To the Editor:
Wilton’s Democratic Town Committee supports Gov. Lamont’s determination to end the state’s mandate on school masking and allowing those decisions to be made locally. His announcement follows comment from many constituents, including a request from Wilton’s Board of Education sent to Hartford [Monday, Feb. 7]. We look forward to a careful decision on the final date for required masks in Wilton’s schools.
Let’s not minimize the real tragedy: over 10,000 Connecticut neighbors have died in the last two years and more would have died without the wise leadership of Gov. Lamont and other state and local leaders. School masking has been the right policy, but it has come with real costs. No matter how resilient our students are, emotional health and developmental progress has been a challenge for many. At some point the masking policy needs to evolve.
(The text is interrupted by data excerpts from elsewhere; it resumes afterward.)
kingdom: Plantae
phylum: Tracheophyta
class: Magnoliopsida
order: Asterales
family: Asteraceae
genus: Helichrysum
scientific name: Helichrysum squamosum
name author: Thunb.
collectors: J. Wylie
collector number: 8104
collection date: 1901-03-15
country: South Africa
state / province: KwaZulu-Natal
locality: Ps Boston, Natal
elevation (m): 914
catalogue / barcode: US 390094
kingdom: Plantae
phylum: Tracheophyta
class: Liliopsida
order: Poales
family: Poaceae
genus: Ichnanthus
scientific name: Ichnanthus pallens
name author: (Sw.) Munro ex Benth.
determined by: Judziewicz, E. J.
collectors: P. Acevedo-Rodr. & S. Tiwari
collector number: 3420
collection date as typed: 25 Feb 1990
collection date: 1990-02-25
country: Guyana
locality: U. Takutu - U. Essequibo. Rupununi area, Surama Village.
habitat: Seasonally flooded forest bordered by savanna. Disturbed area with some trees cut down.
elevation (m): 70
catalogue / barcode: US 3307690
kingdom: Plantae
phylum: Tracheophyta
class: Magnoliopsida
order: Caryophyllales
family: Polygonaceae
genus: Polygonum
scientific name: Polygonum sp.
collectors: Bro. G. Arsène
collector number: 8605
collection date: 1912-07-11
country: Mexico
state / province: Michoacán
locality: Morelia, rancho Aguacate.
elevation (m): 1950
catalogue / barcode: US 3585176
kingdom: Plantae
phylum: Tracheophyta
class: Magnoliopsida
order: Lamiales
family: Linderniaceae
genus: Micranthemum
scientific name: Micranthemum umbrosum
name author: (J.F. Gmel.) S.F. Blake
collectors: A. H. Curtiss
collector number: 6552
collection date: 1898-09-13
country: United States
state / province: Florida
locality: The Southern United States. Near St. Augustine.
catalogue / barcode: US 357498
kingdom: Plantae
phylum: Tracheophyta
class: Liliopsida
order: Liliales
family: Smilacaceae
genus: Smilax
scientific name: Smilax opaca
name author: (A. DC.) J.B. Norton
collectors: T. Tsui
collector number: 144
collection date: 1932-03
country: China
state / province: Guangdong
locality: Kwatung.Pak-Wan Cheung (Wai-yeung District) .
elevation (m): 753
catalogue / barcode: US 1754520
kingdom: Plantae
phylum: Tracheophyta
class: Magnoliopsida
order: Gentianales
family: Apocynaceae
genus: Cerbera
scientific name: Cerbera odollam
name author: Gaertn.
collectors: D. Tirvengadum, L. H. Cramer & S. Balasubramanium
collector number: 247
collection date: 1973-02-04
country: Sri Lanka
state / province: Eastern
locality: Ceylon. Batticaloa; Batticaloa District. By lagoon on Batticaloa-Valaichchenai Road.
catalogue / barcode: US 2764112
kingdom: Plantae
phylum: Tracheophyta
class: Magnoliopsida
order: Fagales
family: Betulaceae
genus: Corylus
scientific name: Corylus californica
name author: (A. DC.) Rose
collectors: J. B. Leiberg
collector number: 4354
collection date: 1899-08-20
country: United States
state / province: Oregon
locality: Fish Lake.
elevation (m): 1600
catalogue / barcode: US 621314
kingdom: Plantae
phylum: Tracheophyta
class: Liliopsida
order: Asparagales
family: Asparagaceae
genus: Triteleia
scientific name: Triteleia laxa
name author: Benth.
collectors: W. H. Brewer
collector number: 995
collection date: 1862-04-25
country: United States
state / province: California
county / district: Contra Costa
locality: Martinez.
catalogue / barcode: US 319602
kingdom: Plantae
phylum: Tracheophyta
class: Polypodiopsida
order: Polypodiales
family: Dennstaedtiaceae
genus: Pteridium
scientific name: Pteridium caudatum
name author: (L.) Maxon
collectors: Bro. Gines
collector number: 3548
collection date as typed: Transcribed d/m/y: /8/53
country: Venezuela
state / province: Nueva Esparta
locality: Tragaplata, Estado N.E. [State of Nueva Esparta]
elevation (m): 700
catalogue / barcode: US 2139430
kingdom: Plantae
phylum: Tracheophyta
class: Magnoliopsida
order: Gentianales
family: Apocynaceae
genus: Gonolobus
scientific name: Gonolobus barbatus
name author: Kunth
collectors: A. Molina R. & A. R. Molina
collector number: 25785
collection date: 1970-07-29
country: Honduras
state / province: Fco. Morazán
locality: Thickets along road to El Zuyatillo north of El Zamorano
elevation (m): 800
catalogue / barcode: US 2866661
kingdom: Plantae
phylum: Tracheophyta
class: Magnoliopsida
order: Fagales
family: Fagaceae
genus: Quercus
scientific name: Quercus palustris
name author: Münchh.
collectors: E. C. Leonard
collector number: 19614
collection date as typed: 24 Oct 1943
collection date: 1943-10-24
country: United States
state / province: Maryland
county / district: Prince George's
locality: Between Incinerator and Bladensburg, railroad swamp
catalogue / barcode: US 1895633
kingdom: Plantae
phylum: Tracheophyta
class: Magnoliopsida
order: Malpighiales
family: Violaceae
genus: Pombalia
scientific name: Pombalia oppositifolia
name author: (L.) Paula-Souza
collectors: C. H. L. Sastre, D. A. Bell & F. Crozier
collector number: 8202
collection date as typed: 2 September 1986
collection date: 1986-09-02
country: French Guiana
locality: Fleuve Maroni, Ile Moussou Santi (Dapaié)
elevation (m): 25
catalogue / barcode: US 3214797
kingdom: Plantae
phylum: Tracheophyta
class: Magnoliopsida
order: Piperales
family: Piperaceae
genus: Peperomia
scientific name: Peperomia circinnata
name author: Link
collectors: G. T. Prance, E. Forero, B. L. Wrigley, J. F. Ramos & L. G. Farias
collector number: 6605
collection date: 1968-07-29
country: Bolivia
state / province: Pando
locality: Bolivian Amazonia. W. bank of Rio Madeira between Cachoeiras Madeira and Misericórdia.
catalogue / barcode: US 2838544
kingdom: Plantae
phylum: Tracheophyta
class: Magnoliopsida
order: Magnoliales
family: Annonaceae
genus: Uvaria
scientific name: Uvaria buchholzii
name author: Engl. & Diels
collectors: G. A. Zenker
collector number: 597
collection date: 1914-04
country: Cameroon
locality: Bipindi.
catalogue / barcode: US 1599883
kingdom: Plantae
Vaccines are now readily available to everyone over [age] five, and that group of youngest kids will likely have access very soon. The vaccines are remarkably safe and effective in reducing severe disease and death, and boosters increase that efficacy. Monoclonal antibodies, antivirals, other therapeutics, and newer treatment protocols are proving highly valuable.
Let’s acknowledge that COVID is almost always a treatable disease in children. Fewer than 1,000 American children under 18 have died from COVID in the last two years. Each is a tragedy, but context requires that we recognize this rate is equivalent to annual flu deaths in children. And childhood COVID cases should decrease markedly with available vaccines. The fact is that children are the safest group from COVID yet we ask them to bear the greatest burden when it comes to masking.
We are eternally grateful to the teachers and staff who have kept our schools running. Their efforts and health risks must be acknowledged. But many teachers are themselves increasingly concerned by the effect of masking on their students. When school masking is finally relaxed, safety for teachers and staff (and for all of us) will ultimately come from vaccines, therapies, herd immunity, personal choice to continue masking, and the expectation of weaker mutations.
[This past] December and January our hospitals were overwhelmed once again, by the Omicron wave. Too many people are not vaccinated and even vaccinated people can sometimes require hospitalization, especially if they are unboosted and have significant underlying conditions. We should be prepared to reinstate masking if another dangerous variant comes our way that overloads hospitals, even if that requires state action.
At last week’s Wilton Board of Education meeting Superintendent Kevin Smith and the Board strongly agreed that we must proactively determine a Wilton approach. As Board Chairwoman Deborah Low said, we should “bring it from the state into Wilton.” And as Superintendent Smith said: “Everybody is ready to try to move forward… but how do we do it safely?” Clear advice is needed from Connecticut’s Department of Public Health, the Centers for Disease Control (CDC), and others. That advice should underpin Wilton’s unmasking decision, based on factors such as vaccination rates, absences, hospitalizations, and deaths here and in neighboring towns. There are no easy answers, and Superintendent Smith, Chairwoman Low, and the board deserve thanks for their thoughtful leadership.
Connecticut was right to establish a statewide school masking mandate, but COVID and our ability to respond have evolved. With vaccines and strong therapeutics being widely available, with vaccines expected soon for under-five-year-olds, with Omicron waning, with spring and outdoor activities on the horizon, and with the unfortunate reality that no one can guarantee 100% safety, our towns should be allowed to adopt local school masking policies. It will soon be time to try this one step back to normalcy.